Monday, February 16, 2009

State Budgets: No Progress in California, Kansas Suspends Income Tax Refunds

by Bill McBride on 2/16/2009 06:42:00 PM

From the WSJ: California Legislators Reconsider Plan to Close $42 Billion Budget Gap (ht Dwight)

California legislators met Monday to reconsider a proposal to close the state's $42 billion deficit after aborting a vote late Sunday ... that would raise taxes and cut spending. ...

The budget put up to vote during the long-weekend session outlined spending for the next 17 months.
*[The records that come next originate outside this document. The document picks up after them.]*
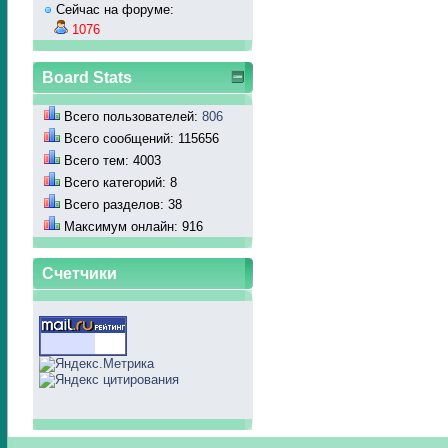
Сейчас на форуме:
1076
Board Stats
Всего пользователей:
806
Всего сообщений: 115656
Всего тем: 4003
Всего категорий: 8
Всего разделов: 38
Максимум онлайн: 916
Счетчики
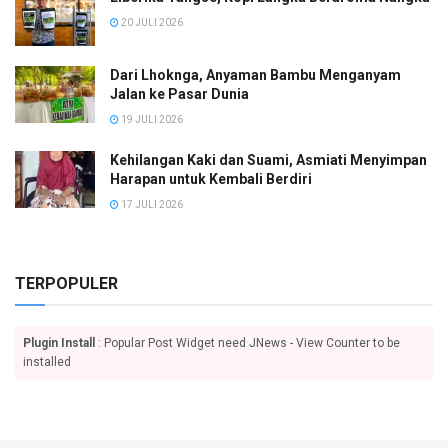
20 JULI 2026
Dari Lhoknga, Anyaman Bambu Menganyam
Jalan ke Pasar Dunia
19 JULI 2026
Kehilangan Kaki dan Suami, Asmiati Menyimpan
Harapan untuk Kembali Berdiri
17 JULI 2026
TERPOPULER
Plugin Install
: Popular Post Widget need JNews - View Counter to be
installed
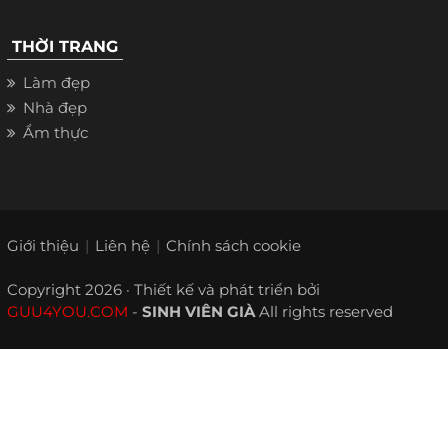
THỜI TRANG
Làm đẹp
Nhà đẹp
Ẩm thực
Giới thiệu
Liên hệ
Chính sách cookie
Copyright 2026 · Thiết kế và phát triển bởi
GUU4YOU.COM
-
SINH VIÊN GIÀ
All rights reserved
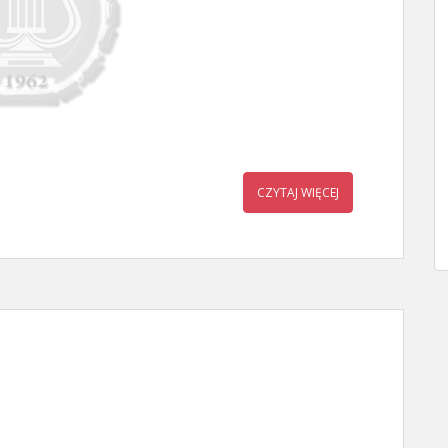
CZYTAJ WIĘCEJ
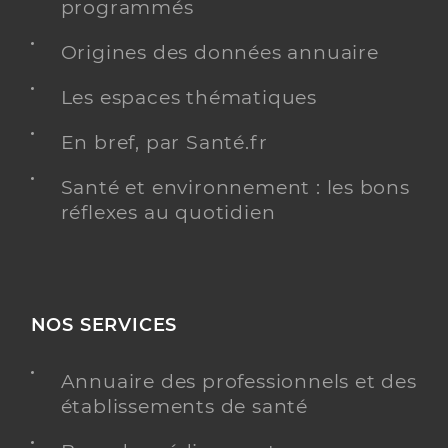
programmés
Origines des données annuaire
Les espaces thématiques
En bref, par Santé.fr
Santé et environnement : les bons
réflexes au quotidien
NOS SERVICES
Annuaire des professionnels et des
établissements de santé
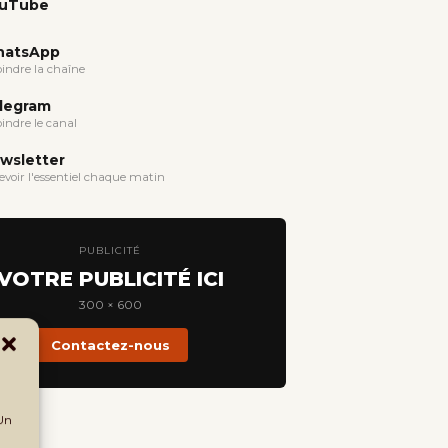
uTube
atsApp
oindre la chaîne
legram
oindre le canal
wsletter
evoir l'essentiel chaque matin
PUBLICITÉ
VOTRE PUBLICITÉ ICI
300 × 600
Contactez-nous
 Un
In addition to the revenue increases, it proposed cutting $15 billion in spending, including $8.6 billion from education and $1.4 billion from payroll costs, to be achieved in part by furloughing 200,000 state workers at least one day a month.
...
The impasse has revolved around a bill, out of the nearly 30 in the budget proposal, that would generate $14 billion in revenue by temporarily raising the sales tax by one percentage point, by increasing the gasoline tax by 12 cents a gallon and by adding a surcharge of up to 5% on income taxes, among other steps.
And from the AP: Kan. suspends income tax refunds, may miss payroll (ht Mark)
Kansas has suspended income tax refunds and may not be able to pay employees on time, the state's budget director said Monday.
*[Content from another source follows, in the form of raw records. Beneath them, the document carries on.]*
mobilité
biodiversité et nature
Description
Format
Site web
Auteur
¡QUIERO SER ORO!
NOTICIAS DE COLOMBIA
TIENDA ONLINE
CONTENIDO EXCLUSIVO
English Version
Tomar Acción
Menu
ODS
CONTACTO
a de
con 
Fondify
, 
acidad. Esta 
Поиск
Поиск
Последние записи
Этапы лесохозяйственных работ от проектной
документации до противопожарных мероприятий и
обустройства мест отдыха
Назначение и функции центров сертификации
The state doesn't have enough money in its main bank account to pay its bills, prompting Democratic Gov. Kathleen Sebelius to suggest transferring $225 million from other accounts throughout state government. But the move required approval from legislative leaders, and the GOP refused Monday.
There are just 2 of 46 states that the Center on Budget and Policy Priorities is facing a shortfall (of course California has the largest shortfall): State Budget Troubles Worsen
States are facing a great fiscal crisis. At least 46 states faced or are facing shortfalls in their budgets for this and/or next year, and severe fiscal problems are highly likely to continue into the following year as well. ...
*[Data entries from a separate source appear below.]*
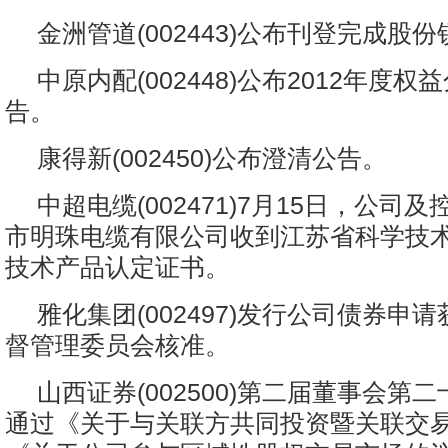
金洲管道(002443)公布刊登完成股
中原内配(002448)公布2012年度
告。
康得新(002450)公布澄清公告。
中超电缆(002471)7月15日，公司
市明珠电缆有限公司收到江苏省科学技
技术产品认定证书。
雅化集团(002497)发行公司债券申
督管理委员会核准。
山西证券(002500)第二届董事会第
通过《关于与关联方共同投资暨关联交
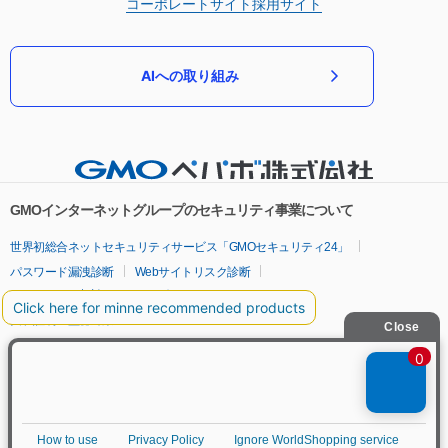
コーポレートサイト
採用サイト
AIへの取り組み
GMOインターネットグループのセキュリティ事業について
世界初総合ネットセキュリティサービス「GMOセキュリティ24」
パスワード漏洩診断
Webサイトリスク診断
セキュリティ相談AIチャットボット
実在証明・盗聴対策
サイバー攻撃対策（GMOサイバーセキュリティ byイエラエ）
サイバー攻撃対策（GMO Flatt Security）
なりすまし対策
セキュリティ事業の軌跡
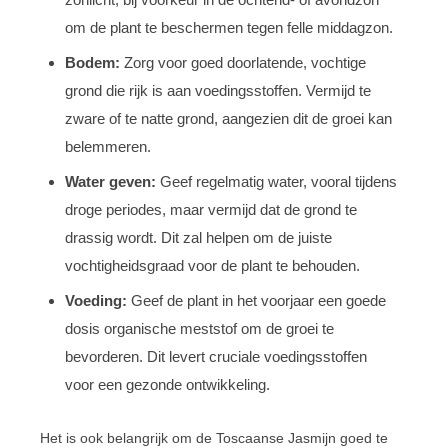
om de plant te beschermen tegen felle middagzon.
Bodem:
Zorg voor goed doorlatende, vochtige
grond die rijk is aan voedingsstoffen. Vermijd te
zware of te natte grond, aangezien dit de groei kan
belemmeren.
Water geven:
Geef regelmatig water, vooral tijdens
droge periodes, maar vermijd dat de grond te
drassig wordt. Dit zal helpen om de juiste
vochtigheidsgraad voor de plant te behouden.
Voeding:
Geef de plant in het voorjaar een goede
dosis organische meststof om de groei te
bevorderen. Dit levert cruciale voedingsstoffen
voor een gezonde ontwikkeling.
Het is ook belangrijk om de Toscaanse Jasmijn goed te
States are currently at the mid-point of fiscal year 2009 — which started July 1 in most states — and are in the process of preparing their budgets for the next year. Over half the states had already cut spending, used reserves, or raised revenues in order to adopt a balanced budget for the current fiscal year — which started July 1 in most states. Now, their budgets have fallen out of balance again. New gaps of $51 billion (over 10% of state budgets) have opened up in the budgets of at least 42 states plus the District of Columbia.